Why Christy Ann Conlin loves ghost stories
Christy Ann Conlin's gothic novel The Memento is set on the coast of the Bay of Fundy, where she grew up. Conlin was raised on ghost stories and she brings that heritage into the novel, which features a haunted manor house, threatening apparitions and dark family secrets.
Shelagh Rogers: What is it about rural Nova Scotia that makes it such fertile ground for a ghost story?
Christy Ann Conlin: Rural Nova Scotia is steeped in folklore and superstition. I grew up immersed in a world of ghost stories and antiques. We would gather around the fireplace in the winter or the beach fire in the summer and my grandmother would tell us stories. It was very much a part of everyday life. Everyone had family stories and there was a very strong oral tradition.
SR: What was it about antiques that might lead to stories?
CAC: My mother and my grandmother had a really strong belief that objects that were special to people and retained an aspect of that person after they passed. This was an idea that I grew up with and didn't question. There was a real reverence and respect, and a sense of caution as well, with using antique china or sitting in an antique chair. We used some of these things, but there was always a sense of awe and mystery around them and a sense of connection to the past.
SR: You seem attracted to things that give you the shivers.
CAC: I really think most of us, as children, are captivated and terrified by the unknown. The sounds we hear outside at night that we don't understand. As children we're very drawn to scary stories because they encapsulate that fear. That stayed with me as I grew up, and I was really captivated by the role that fear played as we matured. It's always present, but it becomes even more terrifying when we're grown up because we're supposed to be in control of our world and have the ability to understand our past and what's happening around us, and yet there's still so much we can't explain. We have to navigate our way through that fear. It's not necessarily a bad thing — it can teach us to have a healthy respect and to exercise caution. Fear can be our companion, help us take stock, help us make good choices.

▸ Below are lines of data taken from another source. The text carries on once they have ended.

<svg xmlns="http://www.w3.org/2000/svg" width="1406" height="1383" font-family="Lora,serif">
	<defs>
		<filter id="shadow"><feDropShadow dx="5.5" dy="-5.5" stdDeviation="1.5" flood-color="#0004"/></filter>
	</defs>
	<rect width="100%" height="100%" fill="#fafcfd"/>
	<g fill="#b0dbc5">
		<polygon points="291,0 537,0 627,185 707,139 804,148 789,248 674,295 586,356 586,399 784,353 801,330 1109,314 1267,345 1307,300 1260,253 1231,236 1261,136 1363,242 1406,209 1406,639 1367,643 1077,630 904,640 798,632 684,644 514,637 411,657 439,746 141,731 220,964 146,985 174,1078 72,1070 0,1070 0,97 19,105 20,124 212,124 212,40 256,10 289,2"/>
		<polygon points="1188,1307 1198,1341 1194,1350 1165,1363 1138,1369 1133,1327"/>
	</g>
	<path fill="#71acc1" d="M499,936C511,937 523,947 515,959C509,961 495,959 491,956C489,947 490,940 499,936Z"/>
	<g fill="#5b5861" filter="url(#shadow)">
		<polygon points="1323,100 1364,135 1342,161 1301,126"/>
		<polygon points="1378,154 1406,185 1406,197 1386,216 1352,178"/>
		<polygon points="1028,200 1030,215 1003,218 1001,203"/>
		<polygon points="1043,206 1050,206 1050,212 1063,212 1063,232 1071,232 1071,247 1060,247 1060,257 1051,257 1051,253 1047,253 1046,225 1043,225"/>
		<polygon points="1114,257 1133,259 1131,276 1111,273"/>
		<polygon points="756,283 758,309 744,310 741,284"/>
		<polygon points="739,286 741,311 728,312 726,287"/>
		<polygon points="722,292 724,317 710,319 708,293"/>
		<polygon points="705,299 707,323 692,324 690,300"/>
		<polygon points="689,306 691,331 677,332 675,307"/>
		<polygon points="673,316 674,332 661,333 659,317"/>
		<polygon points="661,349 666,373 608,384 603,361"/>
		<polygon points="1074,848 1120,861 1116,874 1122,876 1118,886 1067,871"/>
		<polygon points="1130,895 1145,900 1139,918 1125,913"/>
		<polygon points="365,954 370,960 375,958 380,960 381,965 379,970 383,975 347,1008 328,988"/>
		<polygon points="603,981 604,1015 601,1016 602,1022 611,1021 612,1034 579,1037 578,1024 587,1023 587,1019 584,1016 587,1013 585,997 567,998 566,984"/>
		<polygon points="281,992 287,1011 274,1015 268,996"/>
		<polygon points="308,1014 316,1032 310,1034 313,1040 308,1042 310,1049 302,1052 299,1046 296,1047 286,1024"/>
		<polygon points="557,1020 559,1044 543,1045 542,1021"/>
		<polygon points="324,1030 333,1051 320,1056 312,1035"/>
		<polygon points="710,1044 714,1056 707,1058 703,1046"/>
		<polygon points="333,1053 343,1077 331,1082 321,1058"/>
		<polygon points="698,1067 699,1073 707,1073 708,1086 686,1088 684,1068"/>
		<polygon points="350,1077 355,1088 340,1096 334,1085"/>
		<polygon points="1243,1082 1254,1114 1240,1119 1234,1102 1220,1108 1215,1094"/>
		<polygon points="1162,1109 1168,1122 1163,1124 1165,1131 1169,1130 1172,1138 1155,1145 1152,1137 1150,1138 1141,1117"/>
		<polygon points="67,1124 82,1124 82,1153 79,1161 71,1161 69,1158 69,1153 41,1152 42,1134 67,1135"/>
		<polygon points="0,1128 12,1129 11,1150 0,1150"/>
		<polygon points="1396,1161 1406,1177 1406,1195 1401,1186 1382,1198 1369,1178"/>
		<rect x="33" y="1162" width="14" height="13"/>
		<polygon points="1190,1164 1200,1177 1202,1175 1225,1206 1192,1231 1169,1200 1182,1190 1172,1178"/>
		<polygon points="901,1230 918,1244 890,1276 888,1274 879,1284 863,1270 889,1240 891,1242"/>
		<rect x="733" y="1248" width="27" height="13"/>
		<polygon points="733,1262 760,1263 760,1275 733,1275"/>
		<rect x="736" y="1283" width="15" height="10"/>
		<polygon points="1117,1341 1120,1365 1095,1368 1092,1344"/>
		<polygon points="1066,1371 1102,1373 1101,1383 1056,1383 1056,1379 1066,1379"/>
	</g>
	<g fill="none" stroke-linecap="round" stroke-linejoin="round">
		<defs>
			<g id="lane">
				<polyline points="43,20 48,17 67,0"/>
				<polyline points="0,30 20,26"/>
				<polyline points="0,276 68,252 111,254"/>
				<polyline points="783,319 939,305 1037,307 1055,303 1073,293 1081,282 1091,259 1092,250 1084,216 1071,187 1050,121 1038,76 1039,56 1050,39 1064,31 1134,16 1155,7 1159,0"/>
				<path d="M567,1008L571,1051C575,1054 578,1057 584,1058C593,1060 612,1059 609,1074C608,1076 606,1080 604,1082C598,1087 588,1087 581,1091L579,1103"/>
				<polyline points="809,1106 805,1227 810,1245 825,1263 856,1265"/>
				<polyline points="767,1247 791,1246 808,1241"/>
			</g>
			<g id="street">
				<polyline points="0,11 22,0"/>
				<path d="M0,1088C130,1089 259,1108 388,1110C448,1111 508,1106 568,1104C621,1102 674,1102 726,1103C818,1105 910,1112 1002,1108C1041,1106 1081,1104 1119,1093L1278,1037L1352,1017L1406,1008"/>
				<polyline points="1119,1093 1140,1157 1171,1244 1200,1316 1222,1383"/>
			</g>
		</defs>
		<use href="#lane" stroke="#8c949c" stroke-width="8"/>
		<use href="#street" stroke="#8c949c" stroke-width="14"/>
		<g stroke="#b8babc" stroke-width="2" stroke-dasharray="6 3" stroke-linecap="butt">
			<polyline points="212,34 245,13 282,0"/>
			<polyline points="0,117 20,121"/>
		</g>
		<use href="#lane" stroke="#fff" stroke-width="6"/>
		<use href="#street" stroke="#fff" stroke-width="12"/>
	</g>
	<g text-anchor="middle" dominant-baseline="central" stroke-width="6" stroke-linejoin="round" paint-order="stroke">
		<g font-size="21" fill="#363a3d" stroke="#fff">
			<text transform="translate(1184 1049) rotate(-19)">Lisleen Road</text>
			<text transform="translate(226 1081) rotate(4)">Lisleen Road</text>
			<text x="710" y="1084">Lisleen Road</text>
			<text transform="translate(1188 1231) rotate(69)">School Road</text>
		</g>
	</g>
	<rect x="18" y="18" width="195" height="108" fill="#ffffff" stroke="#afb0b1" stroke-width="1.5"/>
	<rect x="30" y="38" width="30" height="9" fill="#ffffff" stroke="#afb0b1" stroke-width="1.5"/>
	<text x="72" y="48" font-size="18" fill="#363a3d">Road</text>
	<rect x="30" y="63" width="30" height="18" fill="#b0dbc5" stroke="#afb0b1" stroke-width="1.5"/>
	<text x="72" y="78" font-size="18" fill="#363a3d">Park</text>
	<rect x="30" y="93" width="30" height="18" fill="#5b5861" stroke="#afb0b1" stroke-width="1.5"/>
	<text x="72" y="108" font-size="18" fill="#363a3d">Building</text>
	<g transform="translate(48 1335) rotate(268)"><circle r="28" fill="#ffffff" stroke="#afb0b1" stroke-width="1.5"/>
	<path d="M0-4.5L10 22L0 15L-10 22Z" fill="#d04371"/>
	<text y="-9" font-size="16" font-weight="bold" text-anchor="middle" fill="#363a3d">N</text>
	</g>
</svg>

SR: Is the creepy, isolated manor house in your book based on a real place?
CAC: There were three experiences I've had that really came together and gave birth to Petal's End, the grand, rambling estate in The Memento. There's a grand home at Starr's Point which is now a museum called Prescott House, and it's a spectacular mansion with beautiful gardens. It's really quite extraordinary. There's also a grand Victorian mansion in Annapolis Royal which is now an inn. When you drive by, you can feel the stories cascading out the windows. It's magnificent.
And then I had another experience, when I was in Northern Ireland finishing my first novel. We were driving in the countryside and we came across an abandoned estate with a manor home. The windows were boarded up but you could still see this circular driveway on the river. We went in and there was a massive, walled garden that stretched for acres. There was a hole in the wall, and having been a lover of the The Secret Garden, we couldn't help going in through the hole, and inside we found this massive, abandoned, tangled world in decay.
This interview has been edited and condensed.